PASSAGE SHOWN:
..........

# nitrolicious satin finish poloshing



## xuthal (May 15, 2007)

I have a new norman b20 folk that i plan to record with,the problem is it has a matte finish that can be noisy when recording.
I've seen a matte finish being polished here :http://www.acousticguitarforum.com/forums/showthread.php?t=152168&highlight=buffing+matt+finish
I showed it to a customer service guy at norman and he advised against using this method.He told me not to use any product that contains any wax since it would cause build up.What are my best options fro getting this guitar to a nice sheen and noise free?


----------



## Alain Moisan (Jan 16, 2010)

Hi There,

I don't have much experience with turning a mat finish into a glossy one, but I'm curious as why you say that a mat finish is noisy? Are talking about your arm/hand/cloths that brush against your guitar as you play?

As to having buildups using wax to polish, i don't buy it. All guitars are polished using buffing compound that is full of wax.


----------



## fraser (Feb 24, 2007)

im with Alain -
only reason i can see to avoid wax is if your refinishing- wax is a pain if its on the wood, nothing sticks to it.
that norman should buff right up nicely- ive got an a&l with the matte lacquer finish- back of the neck and on the face where my right hand makes contact shined up super just from use-
regarding noise- is your hand squeaking as it slides on the neck? mine stopped doing that after it shined up lol.


----------



## xuthal (May 15, 2007)

It's more of a swishing against my shirt or pants when playing.If i play quietly i can here it slightly.When recording it will make a lot of noise so I'm hoping to get rid of it before i go into the studio.


----------



## ajcoholic (Feb 5, 2006)

Satin or semi gloss lacquers are the same as gloss lacquer, chemically, but just have a flattening agent (a powder) added that makes them less shiny when dry.

They will, however, polish up just as much as gloss lacquer. I suggest using a fine buffing compound, and then a polish/swirl remover.

You can buy some car polish - which is a fine abrasive designed to remove the scratches - but make sure its not wax, but a polishing compound. Just put it on a clean soft cotton cloth and rub it out by hand. I did all my older guitars this way. Hard work though... you have to use a lot of elbow grease!

..........

SOURCE EXCERPT:
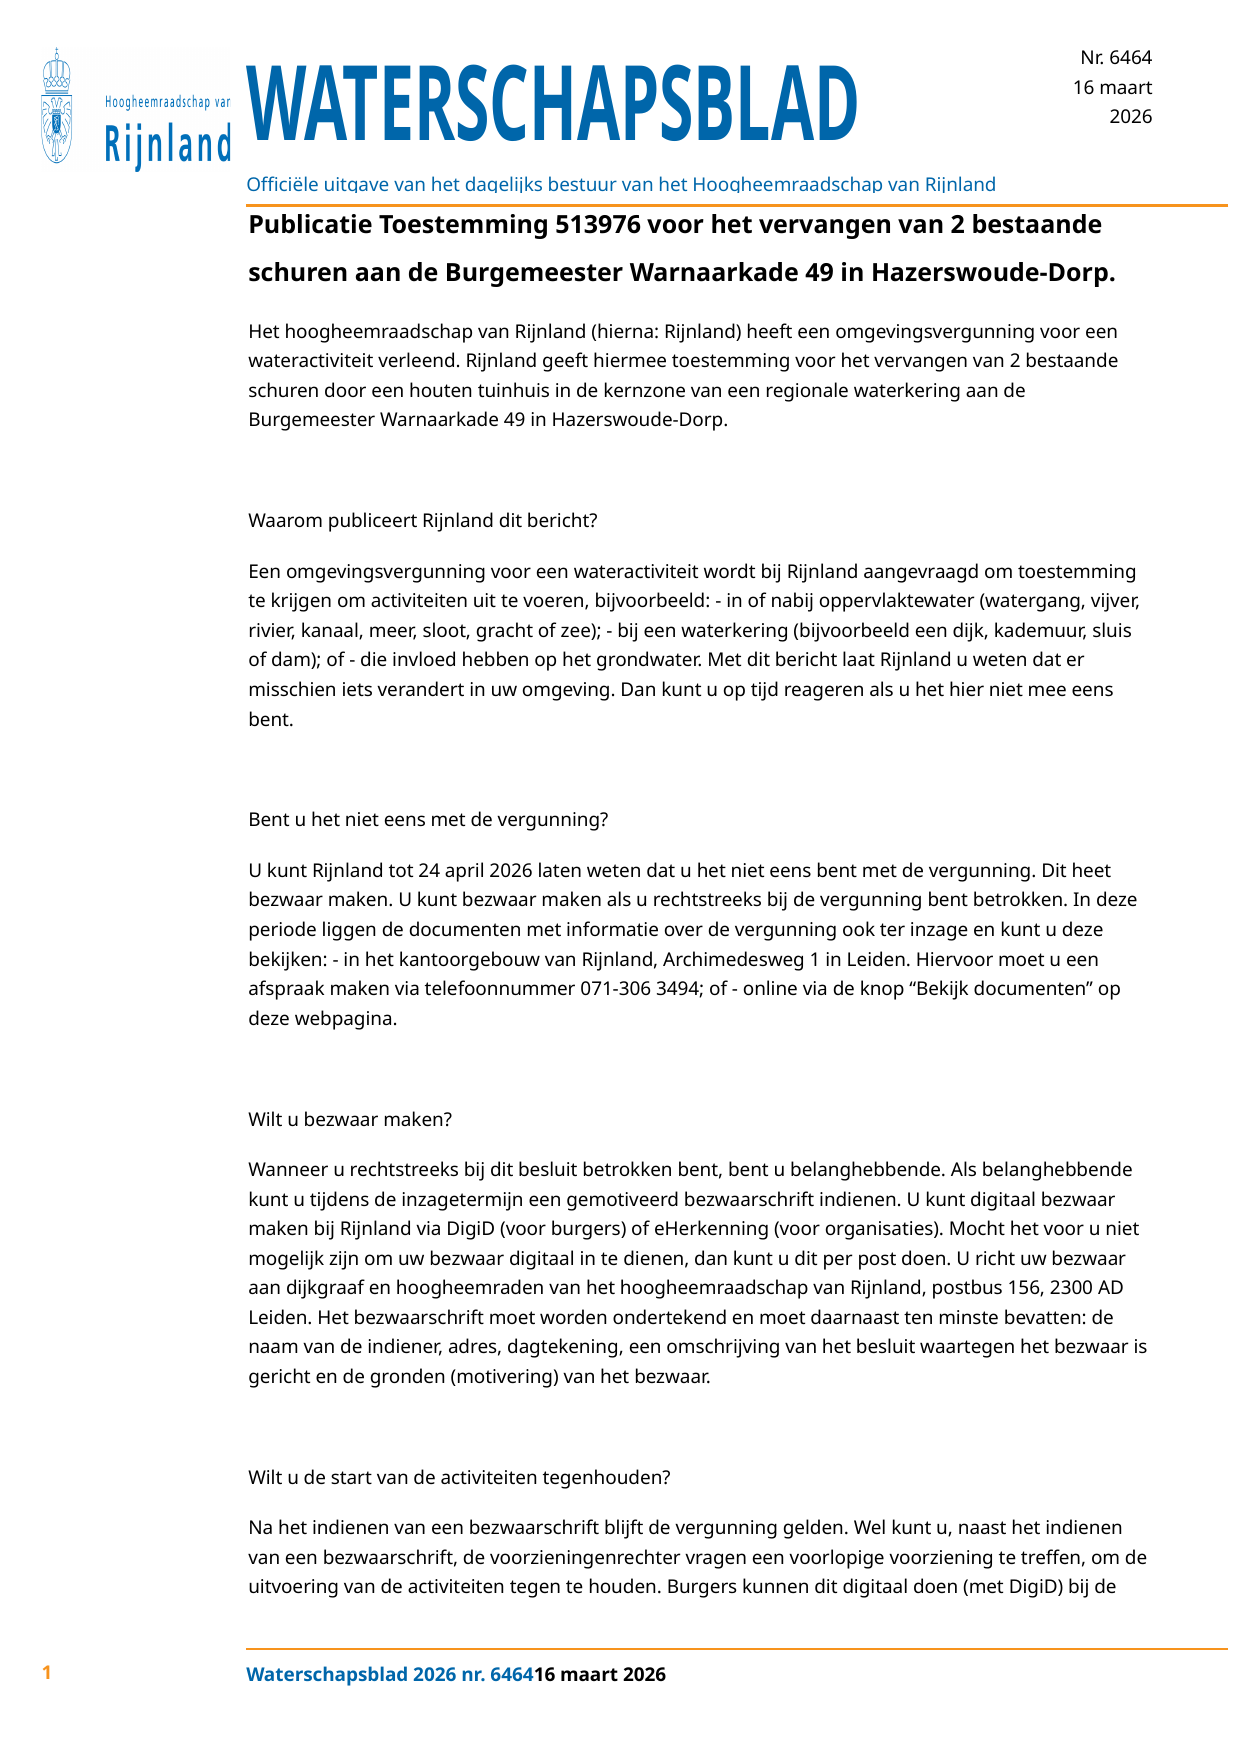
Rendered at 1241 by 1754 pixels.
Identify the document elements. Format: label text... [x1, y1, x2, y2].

..........

TO BE DONE:
Resume the forum thread on polishing a matte guitar finish, picking up after its final sentence. The data has nothing to do with the thread about polishing a matte guitar finish.

ANSWER BELOW:
AJC


----------



## xuthal (May 15, 2007)

Well i looked all over town and came up short.I looked online and am considering this stuff:Nu Finish Liquid Polish | Canadian Tire
It says on the website it's wax free but uses some other chemical here:Nu Finish | Scratch Doctor | Nu Vinyl | Car Polish | Car Wax | Car Wash | Scratch Remover | Rapid Dry | Reed-Union
Is it good or bad for the finish?I might re finish the guitar later down the road,if i do i don't want to have any problems removing the old finish with wax buildup.


----------



## copperhead (May 24, 2006)

well i had a hw1 strat it had a nitro satin finish .it didnt take long for the arm contour to wear shiny to a gloss so i buffed it using mequires scratch x and buffed it shiny .but after i buffed her i noticed some dimpling or orange peel effect maybe thats why they do em in satin it hides flaws .i should of started with a wet sanding before buffing


----------



## Lincoln (Jun 2, 2008)

copperhead said:


> well i had a hw1 strat it had a nitro satin finish .it didnt take long for the arm contour to wear shiny to a gloss so i buffed it using mequires scratch x and buffed it shiny .but after i buffed her i noticed dome dimpling or orange peel effect maybe thats why they do em in satin it hides flaws .i should of started with a wet sanding before buffing


I also have a HW1 strat with the nitro satin finish and it's shiny as hell where my arm touches it. I'm sure they'd buff up real nice with very little effort.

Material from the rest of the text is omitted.